Prof Thomas Crowther, one of the authors of the report, told the BBC, “It’s the first time that we’ve been able to understand the world beneath our feet, but at a global scale. “
The research reveals how important mycorrhizal networks are to limiting climate change – and how sensitive they are to the effects of it.
“Just like an MRI scan of the brain helps us to understand how the brain works, this global map of the fungi beneath the soil helps us to understand how global ecosystems work, “said Prof Crowther.
” What we find is that certain types of microorganisms live in certain parts of the world, and by understanding that we can figure out how to restore different types of ecosystems and also how the climate is changing. “
Losing chunks of the wood wide web could well increase” the feedback loop of warming temperatures and carbon emissions “.

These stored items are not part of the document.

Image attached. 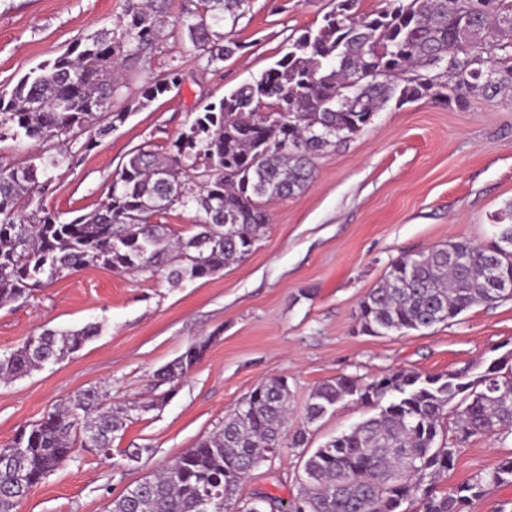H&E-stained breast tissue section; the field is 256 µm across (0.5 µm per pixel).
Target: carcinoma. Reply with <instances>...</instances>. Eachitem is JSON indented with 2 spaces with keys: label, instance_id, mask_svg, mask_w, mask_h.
<instances>
[{
  "label": "carcinoma",
  "instance_id": "obj_1",
  "mask_svg": "<svg viewBox=\"0 0 512 512\" xmlns=\"http://www.w3.org/2000/svg\"><path fill=\"white\" fill-rule=\"evenodd\" d=\"M360 0H332L315 28L289 37V51L258 77L207 104L166 156L135 150L112 179L106 201L69 221L35 194L69 167L63 146L89 128L106 136L126 113L112 111L168 33L207 56L233 57L245 45L224 40L249 0H186L166 19L168 0H126L113 27L101 29L0 93V142L35 147L21 164L0 163V304L15 302L65 273L96 264L120 272L165 271L173 283L217 275L254 246L270 222L265 202L295 196L313 177V160L371 124L391 100L428 98L465 108L469 98L512 93V0H388L374 13ZM171 72L146 79L151 102L179 85ZM108 113L103 114L101 110ZM195 205L202 223L173 237L161 222ZM484 245L451 241L404 255L360 302V330L371 336L430 329L471 307L511 299L491 287L492 270L512 276V203L494 215ZM101 327L47 329L0 357V379L14 378L81 350ZM197 342L156 374L154 389L174 385L204 356ZM290 392L271 378L254 389L217 433L156 476L112 499L108 512H220L234 508L252 461L283 448ZM356 400L376 413L302 457L296 494H260L262 512H468L485 486L512 483V456L484 476L446 492L436 483L454 466L443 422L459 438L512 433V352L472 378L398 369L362 383L339 376L309 395L311 424ZM135 402L115 403L91 387L69 397L8 448L0 449V512H18L30 490L71 459L75 447L111 456Z\"/></svg>",
  "mask_w": 512,
  "mask_h": 512
}]
</instances>
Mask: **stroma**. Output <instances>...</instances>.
Here are the masks:
<instances>
[{
  "mask_svg": "<svg viewBox=\"0 0 512 512\" xmlns=\"http://www.w3.org/2000/svg\"><path fill=\"white\" fill-rule=\"evenodd\" d=\"M124 0H0V90L54 59L92 31L112 26ZM330 0H251L230 36L242 52L208 63L178 38H165L143 69L179 86L142 103L141 78L125 91L128 119L96 148L54 173L39 201L67 219L94 210L132 150L165 152L196 112L258 77L288 50V37L317 26ZM311 186L271 201L253 250L210 278L171 284L166 274H124L88 266L46 283L32 296L0 305V355L44 329L99 324L78 352L30 374L0 381V448L73 394L105 386L116 402L145 401L154 373L190 345L205 355L161 406L131 412L111 457L80 448L35 485L19 512H107L112 498L152 477L198 440L222 427L255 387L287 381L293 416L309 448L371 416L348 401L312 424L304 407L319 384L340 375L369 382L396 369L479 375L512 350V299L473 306L429 330L369 336L356 316L361 300L406 253L465 239L489 242L495 213L512 203V103L472 97L467 109L421 99L388 103L346 144L318 156ZM139 448L138 461L125 449ZM512 455V434L460 443L445 491L486 475ZM300 451L282 448L242 482L238 506L258 493L295 494Z\"/></svg>",
  "mask_w": 512,
  "mask_h": 512,
  "instance_id": "1",
  "label": "stroma"
}]
</instances>
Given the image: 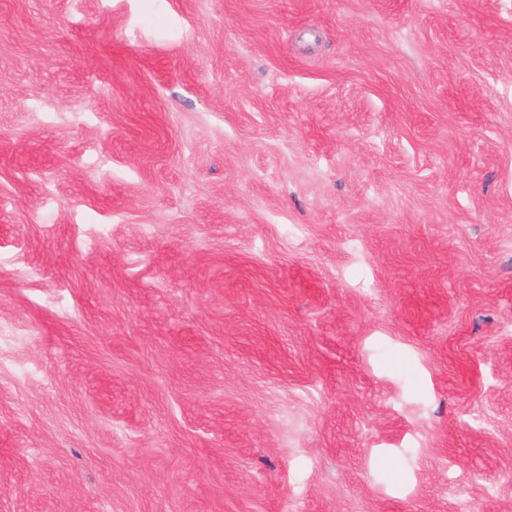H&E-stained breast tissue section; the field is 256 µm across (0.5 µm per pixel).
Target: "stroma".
<instances>
[{
    "label": "stroma",
    "instance_id": "1",
    "mask_svg": "<svg viewBox=\"0 0 512 512\" xmlns=\"http://www.w3.org/2000/svg\"><path fill=\"white\" fill-rule=\"evenodd\" d=\"M512 0H0V512H512Z\"/></svg>",
    "mask_w": 512,
    "mask_h": 512
}]
</instances>
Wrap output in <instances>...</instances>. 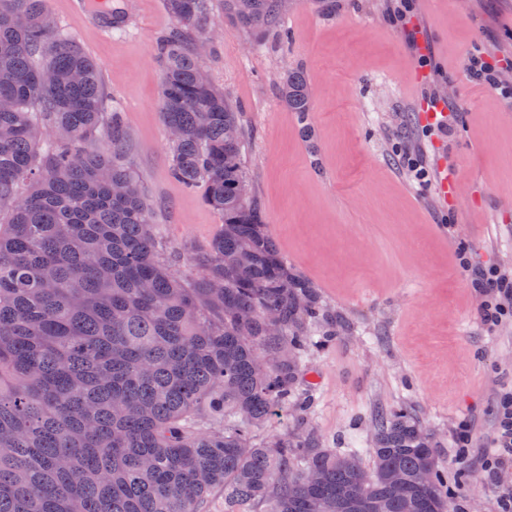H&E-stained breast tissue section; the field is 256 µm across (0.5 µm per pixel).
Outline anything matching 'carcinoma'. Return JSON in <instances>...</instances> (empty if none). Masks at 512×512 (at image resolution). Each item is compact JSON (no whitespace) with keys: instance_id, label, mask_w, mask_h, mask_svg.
<instances>
[{"instance_id":"1","label":"carcinoma","mask_w":512,"mask_h":512,"mask_svg":"<svg viewBox=\"0 0 512 512\" xmlns=\"http://www.w3.org/2000/svg\"><path fill=\"white\" fill-rule=\"evenodd\" d=\"M155 46L160 113L178 137L171 174L203 187L222 229L191 261L163 256L120 115L105 121L94 58L44 0H0V512H455L430 433L405 406L378 415L368 449L254 427L299 405L294 382L324 316L288 273L246 178V129L201 66L211 0H165ZM285 0H224L261 29ZM278 95L306 117L302 73ZM112 158L87 144L103 129ZM316 469L323 483L304 475ZM405 487L393 490L386 471Z\"/></svg>"}]
</instances>
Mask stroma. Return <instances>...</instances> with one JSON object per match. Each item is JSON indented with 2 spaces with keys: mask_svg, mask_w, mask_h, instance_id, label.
<instances>
[{
  "mask_svg": "<svg viewBox=\"0 0 512 512\" xmlns=\"http://www.w3.org/2000/svg\"><path fill=\"white\" fill-rule=\"evenodd\" d=\"M123 33L85 23L70 0H45L62 31L98 62L110 106L129 135L127 164L155 205L156 236L188 260L219 232L202 189L171 175L154 47L174 21L164 0H126ZM203 65L237 105L248 130L244 162L267 230L289 269L314 288L327 318L296 390L311 406L298 424L254 429L263 445L304 436L343 451H366L378 412L407 405L434 433V454L458 489L457 512H501L496 484L477 465L493 440L497 402L512 390V317L488 326L482 296L455 254L512 269V98L474 84L464 63L482 53L505 60L512 85V0H288L263 40L224 15ZM290 68L311 89L300 119L276 86ZM445 100L451 130H430L429 96ZM311 136H304L303 126ZM422 159L431 183L419 185L400 156ZM454 173L447 194L439 185ZM468 427L471 450L454 438Z\"/></svg>",
  "mask_w": 512,
  "mask_h": 512,
  "instance_id": "35a3bbf8",
  "label": "stroma"
}]
</instances>
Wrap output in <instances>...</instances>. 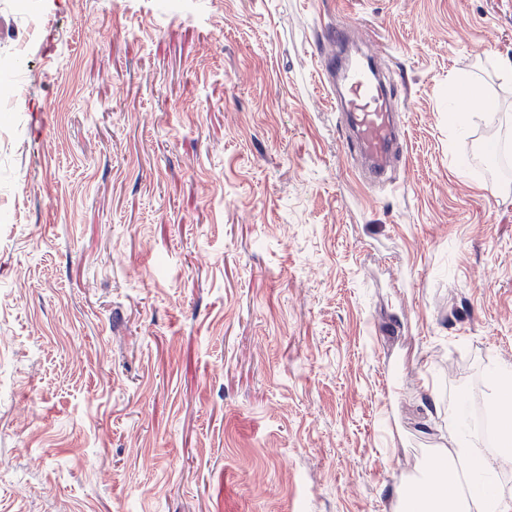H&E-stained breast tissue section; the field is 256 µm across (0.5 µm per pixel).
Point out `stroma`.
Wrapping results in <instances>:
<instances>
[{
  "mask_svg": "<svg viewBox=\"0 0 512 512\" xmlns=\"http://www.w3.org/2000/svg\"><path fill=\"white\" fill-rule=\"evenodd\" d=\"M43 24L27 44L29 16ZM0 512H403L512 364V0H0ZM405 125L365 183L320 60ZM468 75L494 101L464 124Z\"/></svg>",
  "mask_w": 512,
  "mask_h": 512,
  "instance_id": "35a3bbf8",
  "label": "stroma"
}]
</instances>
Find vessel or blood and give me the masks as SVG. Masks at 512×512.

Mycorrhizal fungi are those that form a symbiotic relationship with plants.
There are two main groups of mycorrhizal fungi: arbuscular fungi (AM) that penetrate the hosts’s roots, and ectomycorrhizal fungi (EM) which surround the tree’s roots without penetrating them.
EM fungi, mostly present in temperate and boreal systems, help lock up more carbon from the atmosphere. They are more vulnerable to climate change.
AM fungi, more dominant in the tropics, promote fast carbon cycling.
According to the research, 60% of trees are connected to EM fungi, but, as temperatures rise, these fungi – and their associated tree species – will decline and be replaced by AM fungi.
“The types of fungi that support huge carbon stores in the soil are being lost and are being replaced by the ones that spew out carbon in to the atmosphere.”